[TASK DIRECTIONS]:
Answer these questions from the heat pump thread, one answer per line, numbered to match.
1. How large is the house of the poster whose insulation and climate are almost the same?
2. What is that poster's design heat load at -18C?
3. What wall construction does the poster asking about rim joist insulation describe?

When it comes to shutting down when cold (which some air source heat pumps do) or operating within manufacturer specs, be sure to consider record lows - not design temp.
So, this is prescient that I saw this. My house insulation, climate, windows, and foundation insulation are almost exactly the same as yours, just a bit smaller (2200 sq. Ft).
My design heat load at -18C is 18K BTU, but we had a day like that this week, and my air source heat pump didn't have to work that hard to keep up, so, I think it's probably a bit conservative.
I'd say it's unlikely you are at 50k BTU... but you need to get it properly rated by a pro. I had a full on engineering design firm do my house, buildingknowledge.ca.
Great, thanks everyone for the comments! Ill have to get a better load calculation, Ill let you know what I find out!
I found a company to do an independent manual J and one of the questions is about rim joist insulation and it got me thinking. I read some old threads on this site about open versus closed cell and flash and batt, but they didnt pertain to my situation exactly and I am wondering in my situation with the 2 x 6 construction with blown in fiberglass and 2 inches exterior Rockwool what you guys would recommend? I would like to be as environmentally thoughtful and conscious of indoor air quality as I can but also understand the importance of air sealing here. Thanks!

[INFORMATION SUPPLIED]:
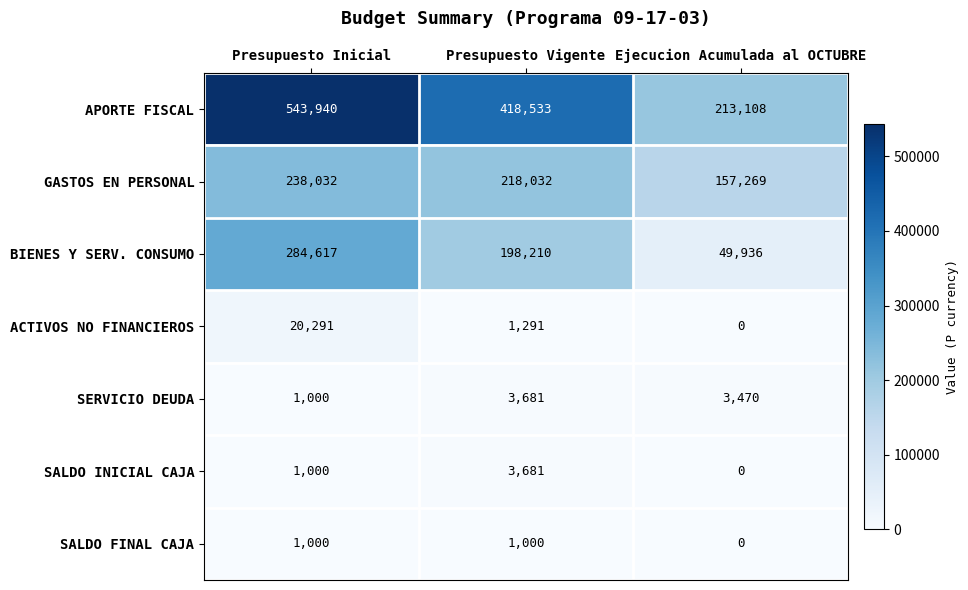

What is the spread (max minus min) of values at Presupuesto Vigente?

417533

[YOUR RESPONSE]:
1. 2200 sq. ft.
2. 18K BTU
3. 2 x 6 construction with blown-in fiberglass and 2 inches of exterior Rockwool